Auf die Frage, warum der auch mit seinem Namenskürzel „MvG“ bekannte Niederländer trotz seiner Leistungsschwankungen als Favorit für die Turniere geführt werde, antwortete sein Herausforderer Price jüngst jedoch frech: „Die Buchmacher haben momentan wohl mehr Angst vor Michael als wir.“

Keine Kostüme und nur Briten

Bunte Kostümierungen, Gesänge in Dauerschleife und festliche Stimmung haben der Darts-WM den Ruf einer mitreißenden Mischung aus Präzisionssport und Unterhaltung eingebracht. All das fällt heuer aus. Im letzten Moment wurden die Planungen für 1.000 Zuschauer für jede der geplanten 28 Sessions im „Ally Pally“ über den Haufen geworfen.

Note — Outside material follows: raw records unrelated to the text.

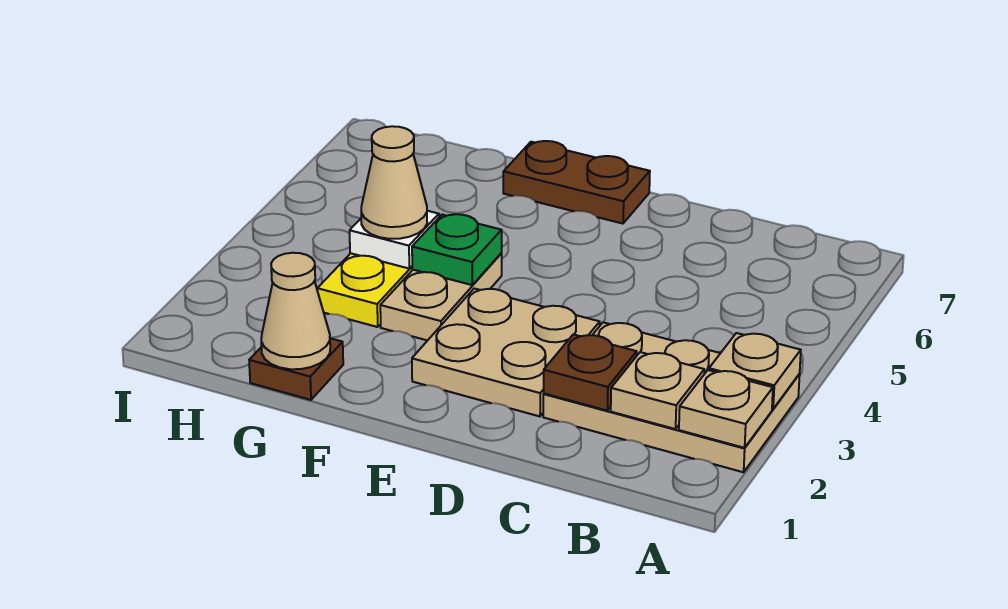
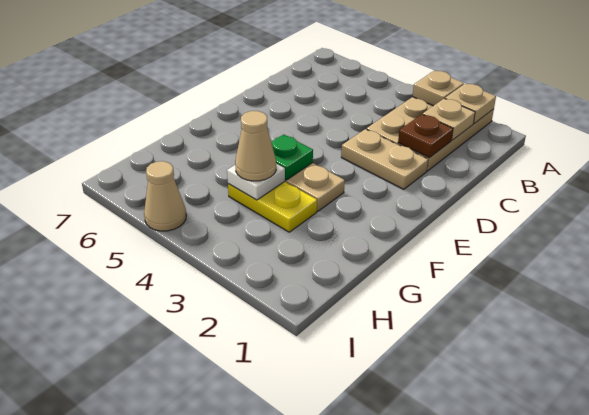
tan 2x2 plate [412,289,600,416] -> tan 1x2 plate [341,129,428,189]
brown 1x2 plate [503,141,650,224] -> none
brown 1x1 plate [249,338,343,400] -> none
tan 1x1 cone [261,253,330,369] -> tan 1x1 cone moved to [144,161,186,231]

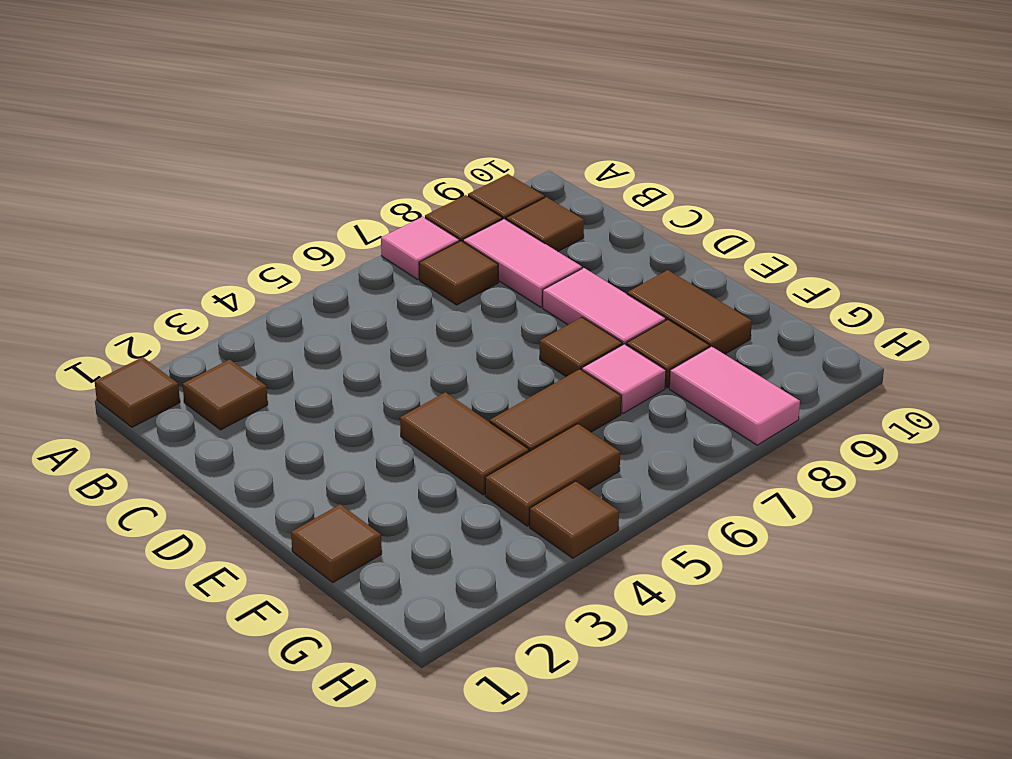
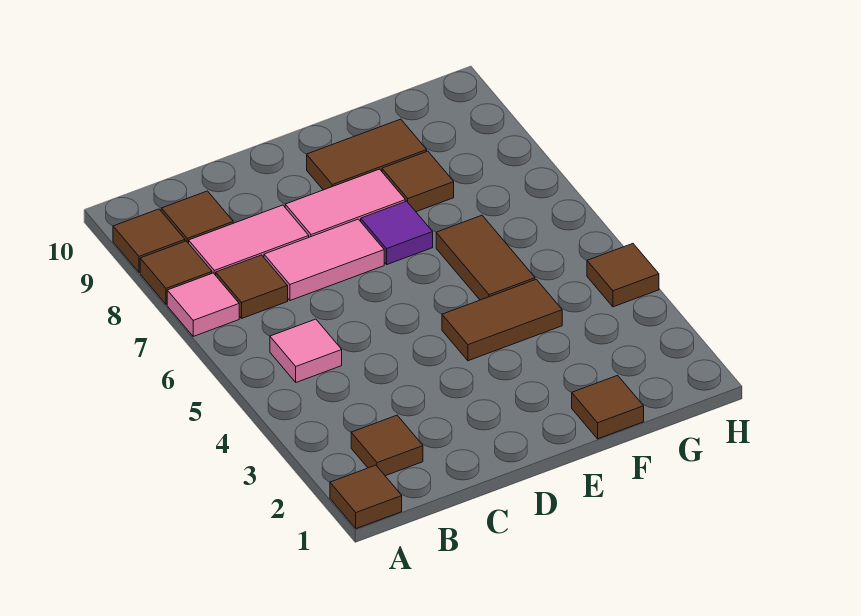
brown 1x1 tile [540,317,622,377] -> purple 1x1 tile [361,201,433,264]
pink 1x1 tile [582,344,666,414] -> pink 1x1 tile moved to [270,319,342,382]
brown 1x2 tile [485,424,620,526] -> none
pink 1x2 tile [669,346,800,445] -> pink 1x2 tile moved to [264,219,384,300]

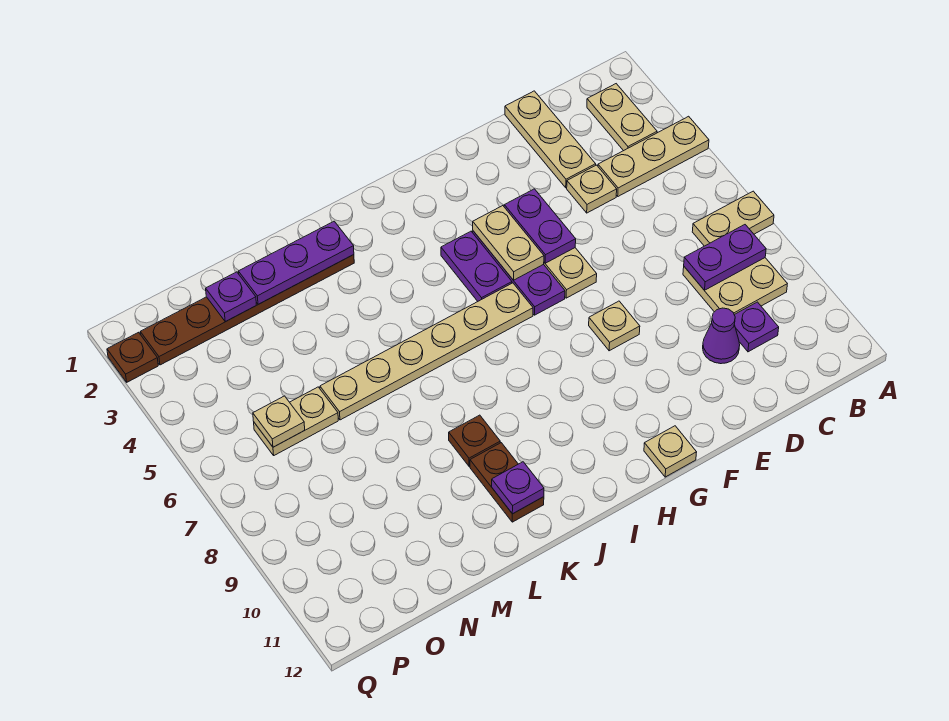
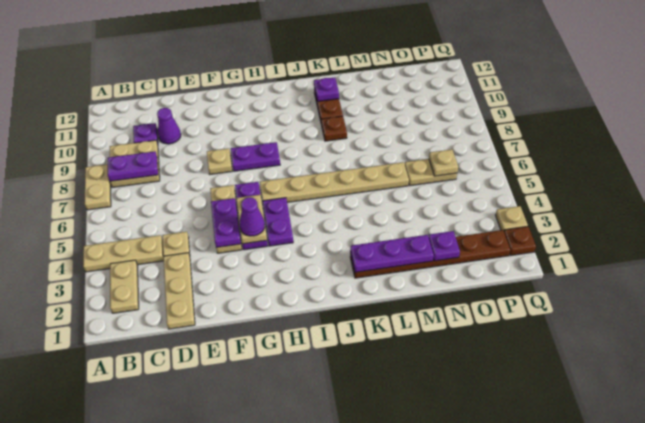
tan 1x2 plate [692,191,774,246] -> tan 1x2 plate turned to [85,164,111,210]
none -> purple 1x1 cone [240,197,265,236]
none -> purple 1x2 plate [231,142,280,171]
tan 1x1 plate [644,426,697,477] -> tan 1x1 plate moved to [496,206,528,230]

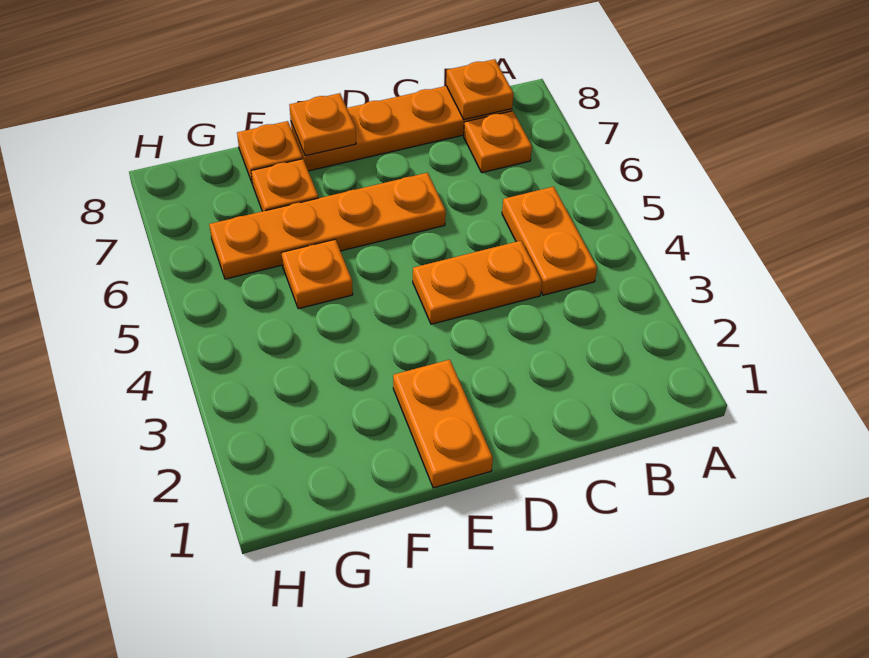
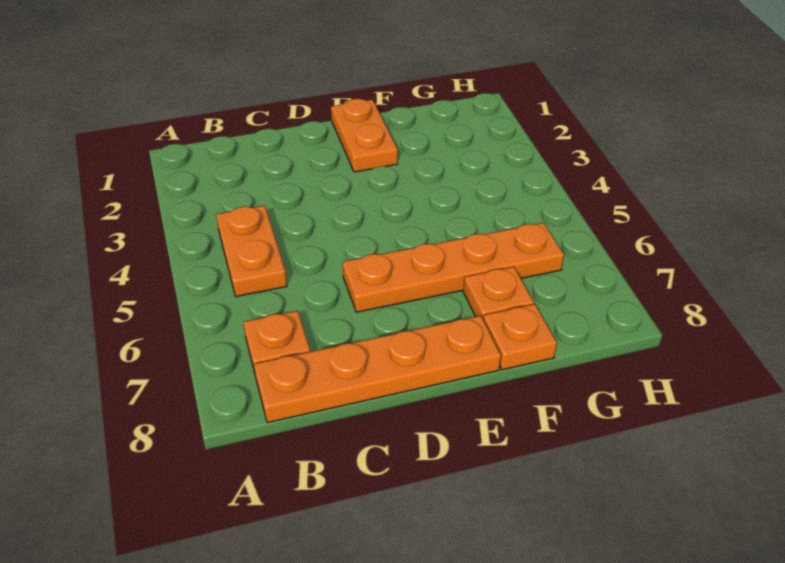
orange 1x1 plate [446,59,514,119] -> none
orange 1x2 plate [413,241,542,324] -> none
orange 1x1 plate [289,93,356,156] -> none
orange 1x1 plate [282,239,353,309] -> none

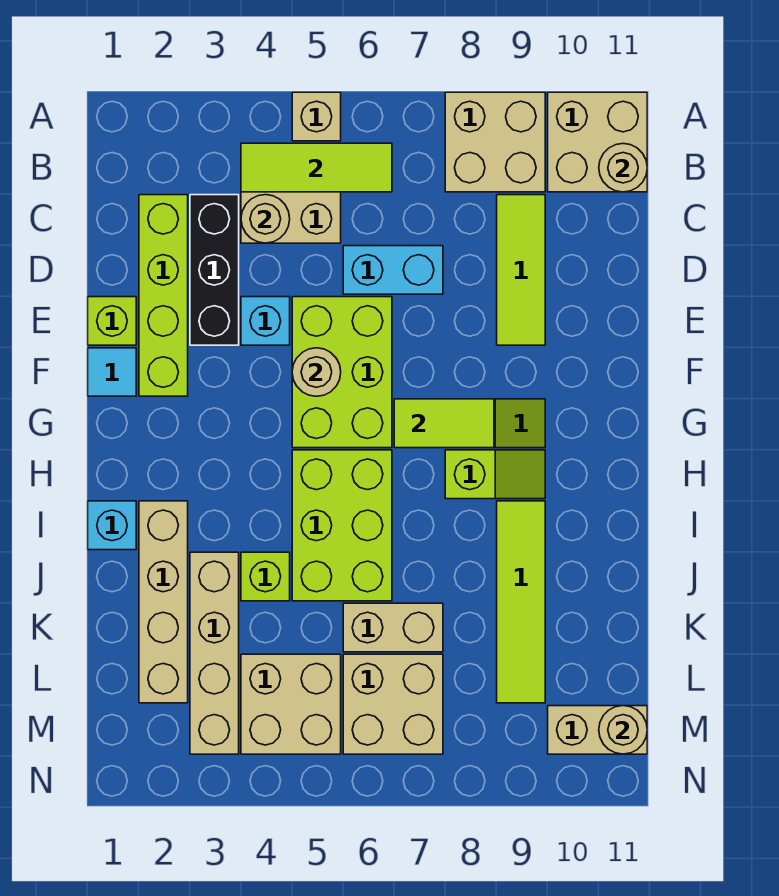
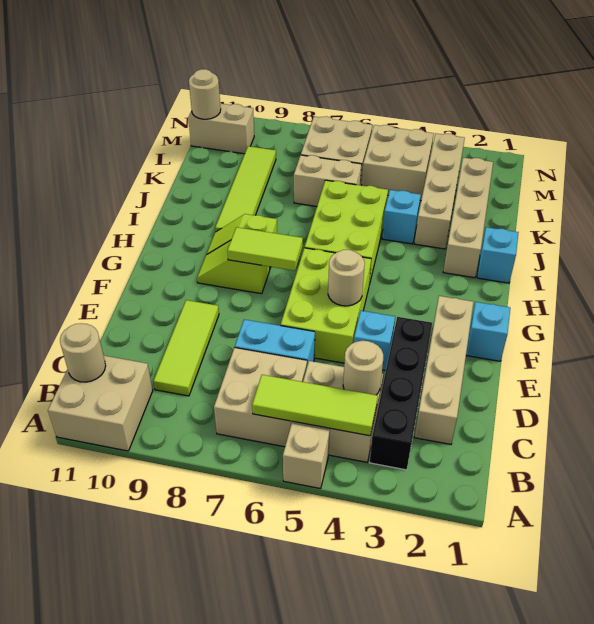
tan 2x2 brick [445,92,545,192] -> tan 2x2 brick moved to [214,348,307,447]
lime 1x4 brick [139,195,188,396] -> tan 1x4 brick [415,296,473,444]
black 1x3 brick [190,195,239,345] -> black 1x4 brick [370,317,432,470]
lime 1x1 brick [88,297,136,345] -> none
cyan 1x1 tile [88,348,136,396] -> cyan 1x1 brick [466,302,510,361]
lime 1x1 brick [241,552,290,601] -> cyan 1x1 brick [382,190,421,244]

Nach dem Auftaktabend geht die WM vor leeren Rängen weiter. Das teilte der Weltverband PDC nach einer Entscheidung der britischen Regierung mit. London wird ab Mittwoch in eine andere Coronavirus-Kategorie eingestuft, weshalb Sportevents vor Publikum vorübergehend untersagt sind. Ab Mittwoch finden dann zunächst für acht Tage „Geisterspiele“ statt. Spannend werden sie auch ohne Publikum sein.